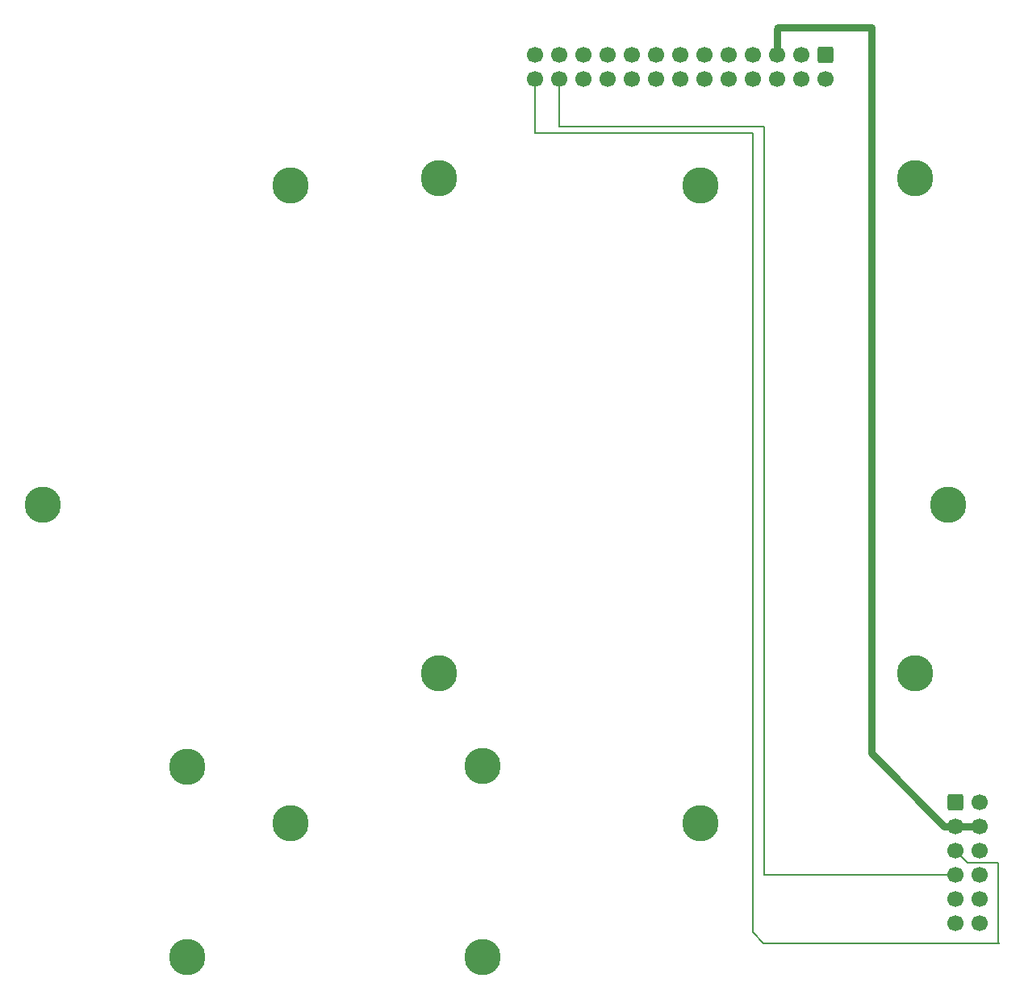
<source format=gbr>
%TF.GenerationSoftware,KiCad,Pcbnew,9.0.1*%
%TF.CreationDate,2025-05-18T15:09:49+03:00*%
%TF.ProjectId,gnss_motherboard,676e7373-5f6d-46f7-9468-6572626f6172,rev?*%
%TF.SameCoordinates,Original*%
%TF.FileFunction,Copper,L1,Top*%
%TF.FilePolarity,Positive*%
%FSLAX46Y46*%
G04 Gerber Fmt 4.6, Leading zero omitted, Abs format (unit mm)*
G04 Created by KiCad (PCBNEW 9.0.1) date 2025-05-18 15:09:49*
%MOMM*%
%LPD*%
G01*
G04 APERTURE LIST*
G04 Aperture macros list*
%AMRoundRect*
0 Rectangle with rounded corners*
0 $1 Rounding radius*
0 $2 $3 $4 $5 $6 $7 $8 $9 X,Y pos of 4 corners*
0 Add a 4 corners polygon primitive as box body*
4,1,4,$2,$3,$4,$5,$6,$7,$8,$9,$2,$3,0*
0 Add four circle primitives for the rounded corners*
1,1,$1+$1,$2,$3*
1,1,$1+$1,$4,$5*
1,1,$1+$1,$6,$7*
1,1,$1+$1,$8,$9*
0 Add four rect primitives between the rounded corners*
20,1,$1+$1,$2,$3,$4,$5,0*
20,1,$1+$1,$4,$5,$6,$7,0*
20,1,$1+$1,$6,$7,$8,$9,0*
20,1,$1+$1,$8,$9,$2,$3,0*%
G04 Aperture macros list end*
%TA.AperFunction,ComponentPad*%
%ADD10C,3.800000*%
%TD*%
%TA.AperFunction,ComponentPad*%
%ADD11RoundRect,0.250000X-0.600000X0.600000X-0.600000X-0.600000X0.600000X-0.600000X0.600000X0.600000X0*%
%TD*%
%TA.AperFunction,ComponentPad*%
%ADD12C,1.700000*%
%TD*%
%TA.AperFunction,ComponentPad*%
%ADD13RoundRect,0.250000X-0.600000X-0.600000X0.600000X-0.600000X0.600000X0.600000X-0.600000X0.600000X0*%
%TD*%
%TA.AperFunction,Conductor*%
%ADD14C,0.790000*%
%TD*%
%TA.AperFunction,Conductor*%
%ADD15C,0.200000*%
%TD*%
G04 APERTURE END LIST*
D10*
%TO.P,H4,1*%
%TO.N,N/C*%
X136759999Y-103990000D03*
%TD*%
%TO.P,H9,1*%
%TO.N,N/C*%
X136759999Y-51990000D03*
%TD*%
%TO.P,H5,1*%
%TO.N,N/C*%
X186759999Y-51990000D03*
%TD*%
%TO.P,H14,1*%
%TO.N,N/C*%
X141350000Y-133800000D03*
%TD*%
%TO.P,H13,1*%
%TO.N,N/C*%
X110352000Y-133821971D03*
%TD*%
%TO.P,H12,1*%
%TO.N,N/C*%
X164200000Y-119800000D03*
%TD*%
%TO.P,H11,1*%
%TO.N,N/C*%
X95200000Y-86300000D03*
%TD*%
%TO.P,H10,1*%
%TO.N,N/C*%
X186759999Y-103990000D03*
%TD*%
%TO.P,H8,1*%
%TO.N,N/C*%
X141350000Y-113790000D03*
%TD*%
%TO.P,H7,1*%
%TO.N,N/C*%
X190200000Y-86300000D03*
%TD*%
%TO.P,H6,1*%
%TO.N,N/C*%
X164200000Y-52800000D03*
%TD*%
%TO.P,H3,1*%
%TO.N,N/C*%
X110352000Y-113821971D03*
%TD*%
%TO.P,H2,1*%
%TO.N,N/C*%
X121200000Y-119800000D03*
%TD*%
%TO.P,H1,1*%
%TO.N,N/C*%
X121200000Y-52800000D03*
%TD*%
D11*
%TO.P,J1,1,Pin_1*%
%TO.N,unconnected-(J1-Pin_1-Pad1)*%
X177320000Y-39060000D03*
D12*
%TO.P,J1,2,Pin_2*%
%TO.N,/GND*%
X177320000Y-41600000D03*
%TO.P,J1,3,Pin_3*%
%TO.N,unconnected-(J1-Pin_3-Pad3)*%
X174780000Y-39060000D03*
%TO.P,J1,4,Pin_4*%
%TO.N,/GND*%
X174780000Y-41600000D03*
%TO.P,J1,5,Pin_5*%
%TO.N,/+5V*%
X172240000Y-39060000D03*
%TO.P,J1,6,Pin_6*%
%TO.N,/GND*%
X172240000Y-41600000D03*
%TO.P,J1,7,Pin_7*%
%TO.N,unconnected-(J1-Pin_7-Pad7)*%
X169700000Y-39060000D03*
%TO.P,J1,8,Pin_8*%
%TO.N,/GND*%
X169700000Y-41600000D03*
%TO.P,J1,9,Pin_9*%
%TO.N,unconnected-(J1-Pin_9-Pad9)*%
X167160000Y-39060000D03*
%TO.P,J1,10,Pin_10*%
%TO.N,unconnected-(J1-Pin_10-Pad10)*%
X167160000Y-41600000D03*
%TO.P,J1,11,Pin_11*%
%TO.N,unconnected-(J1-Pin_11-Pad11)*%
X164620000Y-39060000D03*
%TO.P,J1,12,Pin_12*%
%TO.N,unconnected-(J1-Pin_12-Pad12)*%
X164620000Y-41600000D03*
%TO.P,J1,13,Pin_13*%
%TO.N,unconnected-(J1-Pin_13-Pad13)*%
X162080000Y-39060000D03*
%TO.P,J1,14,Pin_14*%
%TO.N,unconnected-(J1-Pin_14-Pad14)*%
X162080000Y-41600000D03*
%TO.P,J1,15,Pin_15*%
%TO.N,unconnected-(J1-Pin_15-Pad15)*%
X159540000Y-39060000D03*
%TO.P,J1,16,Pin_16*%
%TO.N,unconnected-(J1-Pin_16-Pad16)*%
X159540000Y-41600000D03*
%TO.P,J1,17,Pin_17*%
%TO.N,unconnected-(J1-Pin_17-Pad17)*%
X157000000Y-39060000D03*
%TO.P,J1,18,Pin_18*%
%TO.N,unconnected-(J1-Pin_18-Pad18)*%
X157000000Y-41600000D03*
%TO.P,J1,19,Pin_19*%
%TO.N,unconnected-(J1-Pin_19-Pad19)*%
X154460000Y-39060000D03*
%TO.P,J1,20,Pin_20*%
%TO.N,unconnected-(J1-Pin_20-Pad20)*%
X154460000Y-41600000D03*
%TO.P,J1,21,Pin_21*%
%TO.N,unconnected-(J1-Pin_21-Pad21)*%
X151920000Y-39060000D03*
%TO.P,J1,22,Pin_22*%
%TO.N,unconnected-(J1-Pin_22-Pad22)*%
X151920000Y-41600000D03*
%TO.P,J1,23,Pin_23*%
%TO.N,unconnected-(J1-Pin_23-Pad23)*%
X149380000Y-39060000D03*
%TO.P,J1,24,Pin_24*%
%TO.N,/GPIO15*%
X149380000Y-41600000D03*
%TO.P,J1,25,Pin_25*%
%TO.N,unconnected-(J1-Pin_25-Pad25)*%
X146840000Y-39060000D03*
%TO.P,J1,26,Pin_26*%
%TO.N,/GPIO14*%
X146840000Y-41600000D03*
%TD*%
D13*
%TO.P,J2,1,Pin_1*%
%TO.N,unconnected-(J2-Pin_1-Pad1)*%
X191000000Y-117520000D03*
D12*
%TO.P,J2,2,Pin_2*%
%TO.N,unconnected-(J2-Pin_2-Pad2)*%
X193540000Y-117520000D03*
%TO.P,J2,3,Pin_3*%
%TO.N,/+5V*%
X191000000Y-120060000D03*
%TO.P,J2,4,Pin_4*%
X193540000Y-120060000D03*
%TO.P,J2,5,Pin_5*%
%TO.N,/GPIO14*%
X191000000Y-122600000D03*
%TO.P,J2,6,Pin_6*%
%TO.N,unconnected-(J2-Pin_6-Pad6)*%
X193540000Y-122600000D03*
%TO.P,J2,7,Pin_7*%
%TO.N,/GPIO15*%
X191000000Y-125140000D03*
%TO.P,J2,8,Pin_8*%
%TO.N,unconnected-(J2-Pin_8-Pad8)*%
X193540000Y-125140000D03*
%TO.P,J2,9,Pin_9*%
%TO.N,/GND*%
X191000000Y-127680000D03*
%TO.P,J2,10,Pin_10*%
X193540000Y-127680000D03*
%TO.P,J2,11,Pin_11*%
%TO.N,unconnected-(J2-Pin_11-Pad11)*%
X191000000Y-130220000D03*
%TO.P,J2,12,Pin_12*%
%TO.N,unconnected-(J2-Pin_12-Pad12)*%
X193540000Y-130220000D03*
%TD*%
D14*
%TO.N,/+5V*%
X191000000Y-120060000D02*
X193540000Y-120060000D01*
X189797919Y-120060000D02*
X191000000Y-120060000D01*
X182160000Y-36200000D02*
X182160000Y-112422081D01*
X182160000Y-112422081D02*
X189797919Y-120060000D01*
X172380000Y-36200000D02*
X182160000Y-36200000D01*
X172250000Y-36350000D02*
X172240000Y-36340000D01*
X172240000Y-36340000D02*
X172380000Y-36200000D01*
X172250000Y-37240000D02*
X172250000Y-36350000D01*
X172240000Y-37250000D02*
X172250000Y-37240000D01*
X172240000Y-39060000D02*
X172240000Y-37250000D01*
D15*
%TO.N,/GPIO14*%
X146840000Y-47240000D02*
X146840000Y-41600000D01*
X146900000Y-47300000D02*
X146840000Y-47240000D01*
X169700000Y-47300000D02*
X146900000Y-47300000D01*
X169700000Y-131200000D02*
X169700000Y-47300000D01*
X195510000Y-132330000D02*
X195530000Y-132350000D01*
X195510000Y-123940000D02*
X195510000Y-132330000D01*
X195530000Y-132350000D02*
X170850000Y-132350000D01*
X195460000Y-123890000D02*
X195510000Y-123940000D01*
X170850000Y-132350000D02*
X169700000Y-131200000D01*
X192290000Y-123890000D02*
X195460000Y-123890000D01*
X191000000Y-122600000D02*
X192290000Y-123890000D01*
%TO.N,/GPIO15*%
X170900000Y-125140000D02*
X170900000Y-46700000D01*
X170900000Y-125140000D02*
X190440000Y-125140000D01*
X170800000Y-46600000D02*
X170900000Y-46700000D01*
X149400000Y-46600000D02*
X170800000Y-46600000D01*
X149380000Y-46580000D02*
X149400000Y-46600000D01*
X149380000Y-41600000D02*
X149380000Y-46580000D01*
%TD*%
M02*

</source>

──────

:: EXERCISE DIRECTIONS ::
Nothing but the lines from the one containing "X195530000Y-132350000D01*" to the end of the entries belongs in the answer, and each must match exactly.

:: RESULT ::
X195530000Y-132350000D01*
X195510000Y-123940000D02*
X195510000Y-132330000D01*
X195530000Y-132350000D02*
X170850000Y-132350000D01*
X195460000Y-123890000D02*
X195510000Y-123940000D01*
X170850000Y-132350000D02*
X169700000Y-131200000D01*
X192290000Y-123890000D02*
X195460000Y-123890000D01*
X191000000Y-122600000D02*
X192290000Y-123890000D01*
%TO.N,/GPIO15*%
X170900000Y-125140000D02*
X170900000Y-46700000D01*
X170900000Y-125140000D02*
X190440000Y-125140000D01*
X170800000Y-46600000D02*
X170900000Y-46700000D01*
X149400000Y-46600000D02*
X170800000Y-46600000D01*
X149380000Y-46580000D02*
X149400000Y-46600000D01*
X149380000Y-41600000D02*
X149380000Y-46580000D01*
%TD*%
M02*

</source>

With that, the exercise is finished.